Das Chaos der Wellen
Es war abzusehen das es Probleme geben würde. Denn die damalige Technik kannte noch keine genauen Frequenzen und keine kalibrierte Technik. Die Sendefrequenz wurde nur mit primitiven Schwingkreisen und der Antennenlänge eingestellt. Das führte bei allen Funksystemen dazu, dass die einzelnen Anwendungen sich gegenseitig störten.
So wurde deutlich das man irgendeine Regelung brauchte. Die damalige Technik war Längswellen-Funktechnik, mit 160m bis mehrere Kilometer-Wellen. Man dachte diese Wellenbereiche wären die Einzigen die man benutzen könne. So wurden in vielen Ländern Gesetze verabschiedet um diese zu regulieren. Die kommerziellen Unternehmen wollten natürlich keine Bastler auf Ihren Frequenzen haben, denn für Sie war der wirtschaftliche Nutzen der Funktechnik das oberste Anliegen. Außerdem wurden diese Pioniere eher als Hobbybastler, anstatt als Gleichgesinnte betrachtet. Die langen Funkwellen blieben komplett den Wirtschaftsunternehmen vorbehalten, die kurzen Wellen (heute: 3-30 Mhz 80-10m) wurden komplett an die verpönten Funkamateure vergeben.
Man dachte dieser Bereich wäre komplett wertlos. Dies war der erste Irrtum in einer langen Liste von Irrtümern der kommerziellen Unternehmen.
Die Funkamateure ließen sich dadurch aber nicht beirren und hielten an ihrer Leidenschaft fest , so wollten Sie das schaffen was sonst nur die Großkonzerne mit gigantischem Aufwand und Unsummen an Geld schafften. Sie wollten interkontinentale Kurzwellen-Verbindungen herstellen. Am 11.12.1921 gelang es Paul Godley mit dem Rufzeichen 2ZE die ersten Signale aus einer Funkstation aus Greenwich, im US Bundesstaat Connecticut, zu empfangen.

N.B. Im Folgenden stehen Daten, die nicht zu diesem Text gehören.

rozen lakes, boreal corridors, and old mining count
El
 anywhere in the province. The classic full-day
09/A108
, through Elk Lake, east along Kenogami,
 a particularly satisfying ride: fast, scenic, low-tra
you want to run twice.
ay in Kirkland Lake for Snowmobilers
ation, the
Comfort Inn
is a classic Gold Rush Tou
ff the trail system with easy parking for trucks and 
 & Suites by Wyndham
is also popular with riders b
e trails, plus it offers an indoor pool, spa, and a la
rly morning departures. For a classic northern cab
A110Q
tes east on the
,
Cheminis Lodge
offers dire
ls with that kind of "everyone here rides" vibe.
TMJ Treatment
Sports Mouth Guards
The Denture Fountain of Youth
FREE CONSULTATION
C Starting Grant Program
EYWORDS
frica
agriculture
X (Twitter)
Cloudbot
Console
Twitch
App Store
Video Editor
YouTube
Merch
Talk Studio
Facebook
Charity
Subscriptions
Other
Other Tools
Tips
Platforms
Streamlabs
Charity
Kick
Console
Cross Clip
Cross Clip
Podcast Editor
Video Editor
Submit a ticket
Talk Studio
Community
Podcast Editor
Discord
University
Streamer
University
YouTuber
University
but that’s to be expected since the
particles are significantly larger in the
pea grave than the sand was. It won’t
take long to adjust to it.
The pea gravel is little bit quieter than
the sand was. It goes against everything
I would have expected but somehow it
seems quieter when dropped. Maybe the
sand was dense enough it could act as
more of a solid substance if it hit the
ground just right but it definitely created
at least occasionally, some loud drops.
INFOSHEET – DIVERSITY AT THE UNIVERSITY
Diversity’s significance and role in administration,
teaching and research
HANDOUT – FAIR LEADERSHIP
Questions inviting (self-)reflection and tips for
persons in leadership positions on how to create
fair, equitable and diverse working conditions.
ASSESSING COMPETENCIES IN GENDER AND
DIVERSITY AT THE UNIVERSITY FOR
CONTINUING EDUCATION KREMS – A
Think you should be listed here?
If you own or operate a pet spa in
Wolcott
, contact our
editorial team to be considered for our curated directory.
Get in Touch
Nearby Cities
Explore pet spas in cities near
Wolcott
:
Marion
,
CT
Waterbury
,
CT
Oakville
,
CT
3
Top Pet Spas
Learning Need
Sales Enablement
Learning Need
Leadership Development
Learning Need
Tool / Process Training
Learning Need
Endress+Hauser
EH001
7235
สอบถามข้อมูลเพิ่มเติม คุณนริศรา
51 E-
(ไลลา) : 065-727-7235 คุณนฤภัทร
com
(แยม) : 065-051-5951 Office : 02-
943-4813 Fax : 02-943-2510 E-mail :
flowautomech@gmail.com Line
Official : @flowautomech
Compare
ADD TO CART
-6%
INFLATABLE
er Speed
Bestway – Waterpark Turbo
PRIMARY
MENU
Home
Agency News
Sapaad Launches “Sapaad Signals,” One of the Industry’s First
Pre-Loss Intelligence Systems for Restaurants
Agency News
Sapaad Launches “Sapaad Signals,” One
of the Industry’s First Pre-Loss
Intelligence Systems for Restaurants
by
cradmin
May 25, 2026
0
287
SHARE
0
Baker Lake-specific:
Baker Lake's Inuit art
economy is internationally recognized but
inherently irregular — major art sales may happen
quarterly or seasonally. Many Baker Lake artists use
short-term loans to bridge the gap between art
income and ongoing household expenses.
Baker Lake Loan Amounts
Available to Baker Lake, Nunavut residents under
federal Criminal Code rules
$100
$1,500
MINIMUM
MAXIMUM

Damit bewiesen die Funkamateure, dass die Kurzwellen doch nützlich sind. Funkamateure waren ganz normale Menschen, ohne den Background einer Milliardenindustrie, daher war deren Technik viel einfacher, und auch die Sendeleistungen waren geringer. Während Maschinensender teilweise eigene Kraftwerke hatten, kamen Funkamateure mit viel geringerer Leistung aus.
Dadurch konnten Funkamateure den „Großen“, den Konzernen und Behörden, beweisen, das Kurzwellen effektiver waren. Dies war die erste Forschungsleistung mit der die Funkamateure gängige Annahmen der Industrie in den Schatten stellten.
Am 27.11.1923 fand dann der erste Wechselfunkverkehr in beide Richtungen zwischen einem Franzosen und einem Amerikaner statt.

Das Land der Bürokratie und des Behördenunsinns
1923 wurde der erste Rundfunksender in Betrieb genommen und die Behörden kamen auf die Idee das jeder Empfänger durch die  Reichstelegrafen-Verwaltung geprüft werden müsse. (Jedes einzelne Radio wurde durch eine Behörde geprüft) Die Funkamateure forderten daraufhin eines ihrer wichtigsten Rechte ein, das Recht Ihre Geräte selbst zu bauen. 1924 hatten sie es dann geschafft, versuchsweise wurde Ihnen dieses Recht erteilt. Aber die Funkamateure mussten sich der ersten Prüfung Ihrer Sachkenntnis stellen. Die Funkvereine durften damals noch selbst prüfen.  1924 gab es sogar erste Sendegenehmigungen für Labore und Hochschulen. Aus dem Zusammenschluss der Funkvereine entstand dann der DFTV (Deutscher Funktechnischer Verband) später wurde der DSD, der Deutsche Sendedienst, gegründet.
Für Empfangsamateure (Kurzwellenhörer (SWL: Short Wave Listener) ) wurde der Deutsche Empfangsdienst gegründet.
Einige Jahre später, 1927 wurde dann der Vorläufer der heutigen Amateurverbände gegründet, der DASD, der Deutsche Amateur Sende- und Empfangsdienst. Unter den Nazis wurden die Behörden von der Wichtigkeit des Amateurfunks überzeugt und es gelang sogar einigen Hundert weitere Lizenzen zu bekommen. 1934 gab es alleine 300 Lizenzen.
1937 wurden Gesetze gegen Schwarzfunker eingeführt. Schwarzfunker wurden mit jahrelangen Haftstrafen bestraft.
Bei Ausbruch des Zweiten Weltkrieges wurde dann die Amateurfunkerei generell verboten. Die Grundsätze der Funkamateure sind das Amateurfunk politisch neutral ist, was dazu führte dass, das Hobby im Deutschland den Krieg weitgehend ohne Schaden überstanden hat.
1949 wurde dann der Amateurfunk wieder erlaubt.

Da sich die Distanzen die man überbrücken konnte immer weiter gesteigert haben gab es in Berlin 1093 die erste  „Vorbereitende Funktelegrafiekonferenz“ . Man versuchte hier die grundlegenden Regelungen für den Funkbetrieb festzulegen.